Kindergarten teacher Chloe Gilmore teaches an introductory Spanish class for kindergartners and first graders in our Explorations after-school program. The current session, which began last week, is all about food. Each week her Cooking in Español! classes enjoy a different dish from a Spanish-speaking country. This week they’re having quesadillas. (Last week they had guacamole.)
“The class focuses on using words and numbers in Spanish to make recipes from around the world,” says Chloe. “The children learn new songs, build their vocabulary, and, at the end of the course, take home a Spanish recipe book. “Most of the instruction is Spanish, with gestures to help the children understand. I ask them to repeat important words and phrases as we cook.”
Each class meeting starts with a song about cooking. This week they sang “Soy una Taza” (“I Am a Cup”), which teaches kitchen-related terms like tenedor (fork), cuchillo (knife), and plato hondo (bowl). (Next week they’ll sing “Soy Una Pizza.”)
The word quesadilla, Chloe notes, is derived from the Spanish word queso, meaning cheese. Literally translated, quesadilla means “little cheesy thing.”

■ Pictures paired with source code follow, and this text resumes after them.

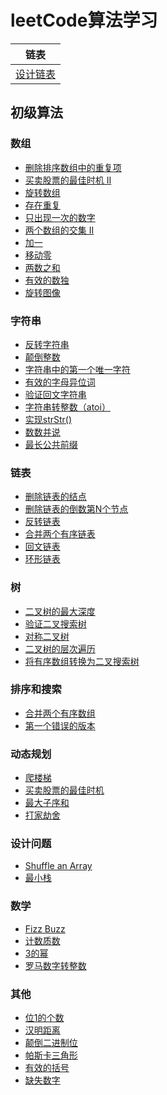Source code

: # leetCode算法学习

| 链表  |
|---|
| [设计链表](https://github.com/wlq1005/leetCode/blob/master/src/com/wlq/algorithm/linkedlist/MyLinkedList.java)  |

## 初级算法
### 数组
* [删除排序数组中的重复项](https://github.com/wlq1005/leetCode/blob/master/src/com/wulq/learn/array/Lesson21.java)
* [买卖股票的最佳时机 II](https://github.com/wlq1005/leetCode/blob/master/src/com/wulq/learn/array/Lesson22.java)
* [旋转数组](https://github.com/wlq1005/leetCode/blob/master/src/com/wulq/learn/array/Lesson23.java)
* [存在重复](https://github.com/wlq1005/leetCode/blob/master/src/com/wulq/learn/array/Lesson24.java)
* [只出现一次的数字](https://github.com/wlq1005/leetCode/blob/master/src/com/wulq/learn/array/Lesson25.java)
* [两个数组的交集 II](https://github.com/wlq1005/leetCode/blob/master/src/com/wulq/learn/array/Lesson26.java)
* [加一](https://github.com/wlq1005/leetCode/blob/master/src/com/wulq/learn/array/Lesson27.java)
* [移动零](https://github.com/wlq1005/leetCode/blob/master/src/com/wulq/learn/array/Lesson28.java)
* [两数之和](https://github.com/wlq1005/leetCode/blob/master/src/com/wulq/learn/array/Lesson29.java)
* [有效的数独](https://github.com/wlq1005/leetCode/blob/master/src/com/wulq/learn/array/Lesson30.java)
* [旋转图像](https://github.com/wlq1005/leetCode/blob/master/src/com/wulq/learn/array/Lesson31.java)

### 字符串
* [反转字符串]()  
* [颠倒整数]()  
* [字符串中的第一个唯一字符]()  
* [有效的字母异位词]()  
* [验证回文字符串]()  
* [字符串转整数（atoi）]()  
* [实现strStr()]()  
* [数数并说]()  
* [最长公共前缀]()

### 链表
* [删除链表的结点]()
* [删除链表的倒数第N个节点]()  
* [反转链表]()  
* [合并两个有序链表]()  
* [回文链表]()  
* [环形链表]()  

### 树
* [二叉树的最大深度]()  
* [验证二叉搜索树]()  
* [对称二叉树]()  
* [二叉树的层次遍历]()  
* [将有序数组转换为二叉搜索树]()  

### 排序和搜索
* [合并两个有序数组]()    
* [第一个错误的版本]()    

### 动态规划
* [爬楼梯]()    
* [买卖股票的最佳时机]()    
* [最大子序和]()    
* [打家劫舍]()  

### 设计问题
* [Shuffle an Array]()
* [最小栈]()  

### 数学
* [Fizz Buzz]()
* [计数质数]()  
* [3的幂]()  
* [罗马数字转整数]()    

### 其他
* [位1的个数]()
* [汉明距离]()  
* [颠倒二进制位]()  
* [帕斯卡三角形]()  
* [有效的括号]()  
* [缺失数字]()    


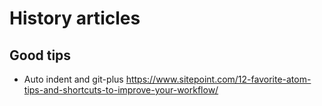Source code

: # History articles
## Good tips
- Auto indent and git-plus https://www.sitepoint.com/12-favorite-atom-tips-and-shortcuts-to-improve-your-workflow/
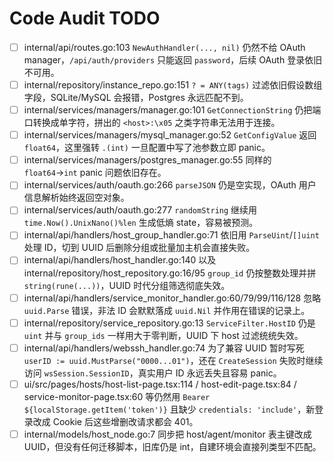 # Code Audit TODO

- [ ] internal/api/routes.go:103 `NewAuthHandler(..., nil)` 仍然不给 OAuth manager，`/api/auth/providers` 只能返回 `password`，后续 OAuth 登录依旧不可用。
- [ ] internal/repository/instance_repo.go:151 `? = ANY(tags)` 过滤依旧假设数组字段，SQLite/MySQL 会报错，Postgres 永远匹配不到。
- [ ] internal/services/managers/manager.go:101 `GetConnectionString` 仍把端口转换成单字符，拼出的 `<host>:\x05` 之类字符串无法用于连接。
- [ ] internal/services/managers/mysql_manager.go:52 `GetConfigValue` 返回 `float64`，这里强转 `.(int)` 一旦配置中写了池参数立即 panic。
- [ ] internal/services/managers/postgres_manager.go:55 同样的 `float64`→`int` panic 问题依旧存在。
- [ ] internal/services/auth/oauth.go:266 `parseJSON` 仍是空实现，OAuth 用户信息解析始终返回空对象。
- [ ] internal/services/auth/oauth.go:277 `randomString` 继续用 `time.Now().UnixNano()%len` 生成低熵 state，容易被预测。
- [ ] internal/api/handlers/host_group_handler.go:71 依旧用 `ParseUint`/`[]uint` 处理 ID，切到 UUID 后删除分组或批量加主机会直接失败。
- [ ] internal/api/handlers/host_handler.go:140 以及 internal/repository/host_repository.go:16/95 `group_id` 仍按整数处理并拼 `string(rune(...))`，UUID 时代分组筛选彻底失效。
- [ ] internal/api/handlers/service_monitor_handler.go:60/79/99/116/128 忽略 `uuid.Parse` 错误，非法 ID 会默默落成 `uuid.Nil` 并作用在错误的记录上。
- [ ] internal/repository/service_repository.go:13 `ServiceFilter.HostID` 仍是 `uint` 并与 `group_ids` 一样用大于零判断，UUID 下 host 过滤统统失效。
- [ ] internal/api/handlers/webssh_handler.go:74 为了兼容 UUID 暂时写死 `userID := uuid.MustParse("0000...01")`，还在 `CreateSession` 失败时继续访问 `wsSession.SessionID`，真实用户 ID 永远丢失且容易 panic。
- [ ] ui/src/pages/hosts/host-list-page.tsx:114 / host-edit-page.tsx:84 / service-monitor-page.tsx:60 等仍然用 `Bearer ${localStorage.getItem('token')}` 且缺少 `credentials: 'include'`，新登录改成 Cookie 后这些增删改请求都会 401。
- [ ] internal/models/host_node.go:7 同步把 host/agent/monitor 表主键改成 UUID，但没有任何迁移脚本，旧库仍是 int，自建环境会直接列类型不匹配。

To make her students’ “little cheesy things,” Chloe heats corn (maize) or flour (harina) tortillas on a small estufa (stove), fills them with regular or vegan cheese, then adds tomates (tomatoes), aguacate (avocado), cilantro, and crema (cream), according to the children’s preferences.
Chloe teaches two Cooking in Español! classes, one on Tuesdays, one on Thursdays, each with 12 students. The classes meet once a week for 45 minutes.
Though her classes are introductory classes, each new series has a different focus, so they’re appropriate both for children who have taken one before and those who haven’t.
Chloe, a Meher School graduate, has been studying Spanish since she was in middle school. This is her fifth cycle of Explorations Spanish classes.